Lack of leather standards policy blamed for surge in fake imports

Leather Apex Society of Kenya secretary-general Beatrice Mwasi (left) and Industry and Enterprise Development PS Betty Maina during the launch of the group in Nairobi last week. PHOTO | SALATON NJAU | NMG

What you need to know:

  • Foreign traders are passing products made from resin as genuine leather, denying local sector billions.

Lack of a quality standards’ policy is giving consumers of leather products a raw deal.

Industry players noted that foreign traders and bag makers are passing products made from resin as genuine thus denying the local sector billions of shillings.

This is despite sector-wide protests that Kenya was exporting jobs, revenues as well as allowing unscrupulous shoe and bag makers to sell good looking products marked ‘genuine’ leather products.

“We have capacity to provide Kenyans with 40 million pairs of shoes annually but lowly priced cheap fake leather products have proliferated the entire market making Kenya a dumping ground for fake products that wear out quickly once they are bought,” said Kariokor Cobblers Association spokesman Peter Kitheka.

Mr Kitheka, who has been in the leather sector for the past 30 years, said he had participated in various forums with senior government officials where it was agreed that standards for leather products be formulated and effected.

“Why do we allow harmful resin products to be sold to Kenyans and then complain that Kenya is a land of cancer-related ailments. Kebs must be told not to allow any fake products classified as leather,” he told participants last week at a workshop convened to launch Leather Apex Society, a non-state entity to promote growth in the sector.

It is estimated that Kenya loses up to Sh5 billion annually due to poor quality of leather even as the sub-sector is earmarked to be a key driver of growing value addition.

The figure is arrived at through an estimation of Sh3 billion that would have been earned by primary producers and Sh2 billion that would have been bagged by tanneries through export of better quality products.

A recent World Bank funded deep-dive study on the leather sector found that lack of certification services hurt local prospects of growing the industry since good-looking imports continued to be sold locally despite glaring proof that they were not genuine.

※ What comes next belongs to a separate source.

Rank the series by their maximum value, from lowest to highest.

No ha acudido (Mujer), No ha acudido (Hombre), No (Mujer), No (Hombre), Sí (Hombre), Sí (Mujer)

“At the manufacturing end of the value chain, leather quality awards and recognition programmes can be developed to induce innovation and foster competition based on distinct quality and design.

Finally, the enforcement of quality standards can be increased, particularly for imported products,” noted the study titled Kenya Leather Industry: Diagnosis, Strategy and Action Plan.

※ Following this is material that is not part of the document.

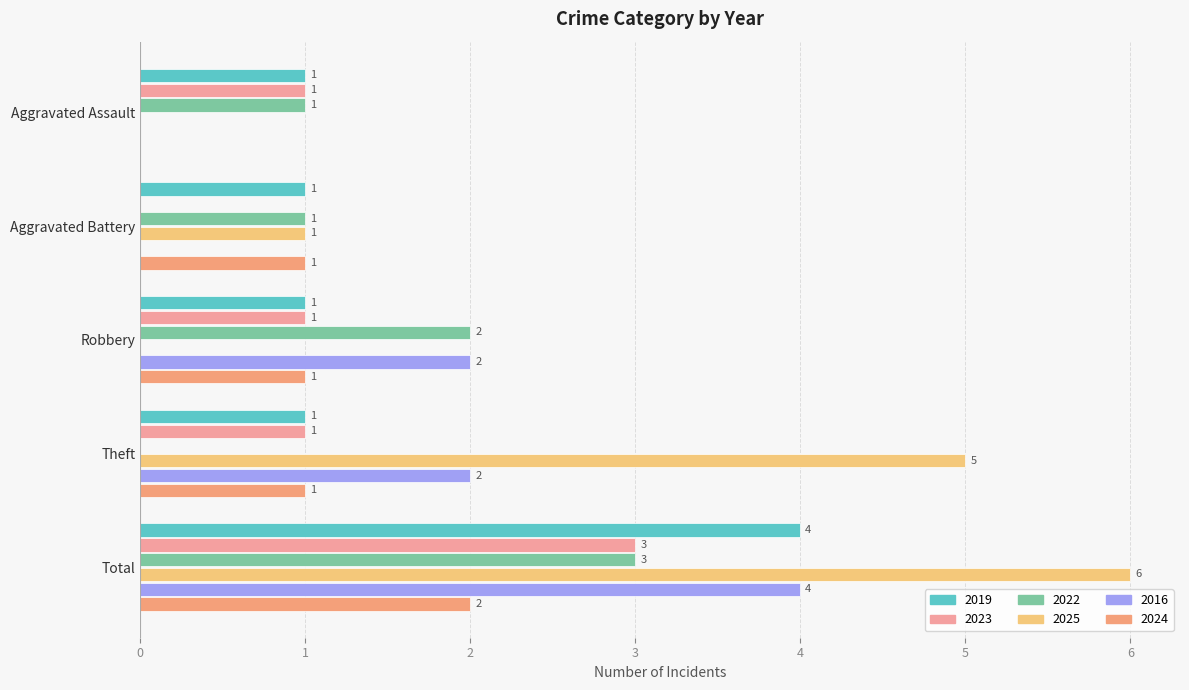

What is the maximum value for 2024?

2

The survey found that local leather firms that enjoyed global repute such as Bata and Sandstorm were at pains to scale-up their production levels to grow their revered brands under the Made in Kenya logo.

“Kenya Leather Development Council, supported by Kebs, can take a leadership role in developing certification standards, which will guide the training of workers and supervisors across the entire leather value chain,” said the study published in 2015.

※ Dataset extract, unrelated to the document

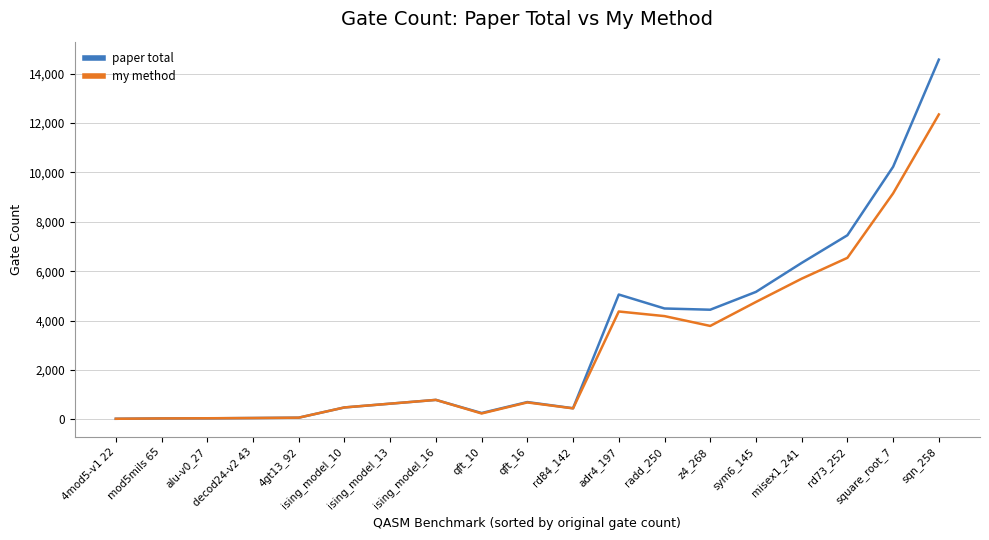

Which series has the largest total across all categories?

paper total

The meeting, which vouched for concerted efforts to revive the local leather industry, heard that Kenya requires 44 million pairs of shoes annually but local firms only sold three million with 26.7 million synthetic ‘leather’ products imported.

“Kenya also imports another 15 million used shoes that are sold in mitumba yards. Our problem is not the market but access to quality leather to make good Kenya branded products since up to 95 per cent of semi-processed leather from our tanneries is exported to leather factories for manufacture of jackets, bags and shoes as well as belts,” said LASK secretary general Beatrice Mwasi.

Ms Mwasi added their main task will be to bring all players to a table and speak in one voice in seeking solutions for their problems.

The meeting heard that Kenya needs to invest in modern industrial machines to facilitate cobblers and other leather product makers to access well finished items.

Mr Kitheka welcomed the ongoing installation of a common manufacturing facility at Kariokor, Nairobi to be commissioned next February saying it will help improve quality of their finished products which have in the past been done manually.

“It will improve earnings for the 300 cobblers at Kariokor who now make sandals that are sold across east and West Africa,” he observed.

Ethiopia leather industries enjoy use of modern processing machines that facilitate mass production where the cost of making a pair of loafers is Sh728 compared to Kenya’s Sh944.

Currently, the government is putting up a 500-acre leather industrial park at Kinanie in Machakos County where it has invited stakeholders to take up space from tanneries, leather manufacturing bases to exhibition stalls. This could see foreign leather product makers incentivised to put up shop with the government promising to place an eventual export ban for semi-processed leather.

Data from Kenya National Bureau of Statistics shows that abattoirs in the country source an average of 2.2 million cattle and calves per annum while sheep and goats sourced stand at 6.4 million.